El derecho a ser visible
¿POR QUÉ SETENTA AÑOS después del golpe de Estado que dio paso a la Guerra Civil, la cuestión de la memoria sigue provocando agrios debates? Porque la división del país en dos que culminó con aquella terrible carnicería no se ha cerrado todavía, sigue estando en el sustrato ideológico y social de España, y rebrota con suma facilidad ante cualquier incitación. Basta comparar el mapa electoral de la II República con el actual para ver cómo hay líneas divisorias que perviven a través de los años. El periodo de las mayorías absolutas del PSOE de Felipe González fue como un espejismo: la derecha estaba purgando su pasado y se sentía impotente para levantar la voz, y sólo el referéndum de la OTAN sacó a España de cierta modorra -la democracia es aburrida, decía Tocqueville- que algunos interpretaron como suma del desencanto y la reconciliación. Pero el aznarismo decidió que la confrontación era la única vía que tenía la derecha para regresar al poder, y desde aquel día, la lógica del enfrentamiento -de la política como la lucha a muerte entre el amigo y el enemigo- ha ido creciendo imparablemente. La mayoría absoluta no sirvió para que el PP se sosegara. Al contrario, Aznar se sintió con la misión de despedirse redimiendo España. La guerra de Irak agrandó la brecha. La catarsis electoral que siguió al 11-M consagró la fractura sobre el peligroso eje verdad/mentira. Después, el resentimiento ha hecho su trabajo hasta la absurda situación actual, en que la división del país alcanza incluso el proceso de fin de la violencia en Euskadi, o sea, opone dos ideas distintas de la paz.

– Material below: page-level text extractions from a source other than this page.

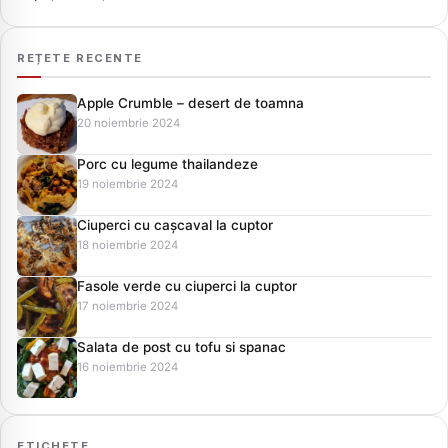
REȚETE RECENTE
Apple Crumble – desert de toamna
20 noiembrie 2024
Porc cu legume thailandeze
19 noiembrie 2024
Ciuperci cu cașcaval la cuptor
18 noiembrie 2024
Fasole verde cu ciuperci la cuptor
17 noiembrie 2024
Salata de post cu tofu si spanac
16 noiembrie 2024
ETICHETE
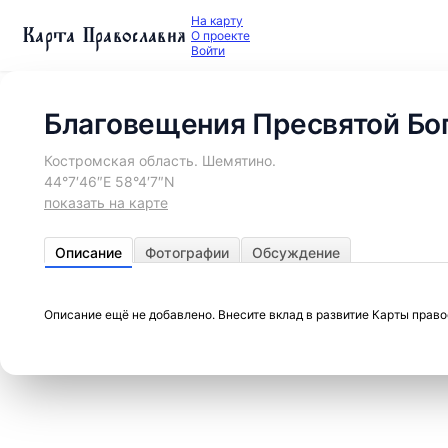
На карту
Карта Православия
О проекте
Войти
Благовещения Пресвятой Бо
Костромская область. Шемятино.
44°7′46″E 58°4′7″N
показать на карте
Описание
Фотографии
Обсуждение
Описание ещё не добавлено. Внесите вклад в развитие Карты прав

La necesidad de sobrevivir y la tendencia a la servidumbre voluntaria que caracteriza a la especie hizo que el franquismo llegara a gozar de un consenso suficiente como para durar cuarenta años. La izquierda, derrotada en la Guerra Civil, no pudo imponer la ruptura democrática que hubiese supuesto la recuperación de las instituciones de la II República. De hecho, sólo hubo un caso de empalme directo entre la legitimidad republicana y la actual, que fue el retorno del presidente de la Generalitat, Josep Tarradellas, a Cataluña. Ahora, la izquierda pide el reconocimiento del pasado y la recuperación de la memoria, que quedó puesta entre paréntesis cuando por razones de supervivencia y de comodidad se entendió que amnistía equivalía a amnesia.
La derecha democrática ha sido una especie rara en un país en que la democracia, hasta ahora, había sido una excepción. Y por razón social, familiar y, en parte, ideológica, la cultura de la derecha pasa, quiérase o no, por el franquismo. Lo absurdo es que la derecha, en vez de aceptar esta realidad con cierta naturalidad, esté empeñada en blanquear el franquismo. Es cierto que también en Francia se tardó mucho tiempo en reconocer las complicidades de la derecha (y de alguno más) con el régimen de Vichy y con el ocupante nazi. Pero el mito de la Resistencia se fundó en una derecha que ganó su legitimidad sobre la victoria contra el nazismo. Aquí el mito de la derecha inmaculada se funda directamente en la voluntad de negar o camuflar el pasado. Y éste es el motivo de las querellas actuales.
Nada debería impedir a estas alturas un ejercicio de reconstrucción de la memoria. Nada debería justificar la negación de la realidad: la guerra empezó con el golpe de Estado franquista, y negarlo es tan absurdo como negar los execrables asesinatos cometidos en uno y otro bando. Y los muertos merecen que la democracia les otorgue su reconocimiento.
Pero el terreno se hace escabroso cuando se habla de memoria colectiva. No hay memorias colectivas: la memoria es personal e intransferible. Y a partir de ella, cualquiera puede integrarla o compartirla como y con quien quiera. Pero el Estado no tiene memoria. La memoria oficial es siempre la imposición de una interpretación de la historia al servicio de una idea política. Hoy, la memoria, como casi todo, es una cuestión de visibilidad. De hacer visible lo que durante muchos años ha sido invisible, primero porque estaba prohibido y después por una especie de pacto de prudencia (es decir, por razón de las relaciones de fuerza). Al Estado corresponde asegurar esta visibilidad, que es la única forma de reconocimiento que pueda dar tanto a los muertos como a los vivos. A los historiadores, escribir la historia. Y a los ciudadanos, ejercer libremente la memoria. Y si se respeta esta división de papeles, el debate sobre la memoria histórica no debe plantear ningún problema. Salvo para los que se empeñen en utilizarlo por intereses muy concretos, por ejemplo, para blanquear el franquismo.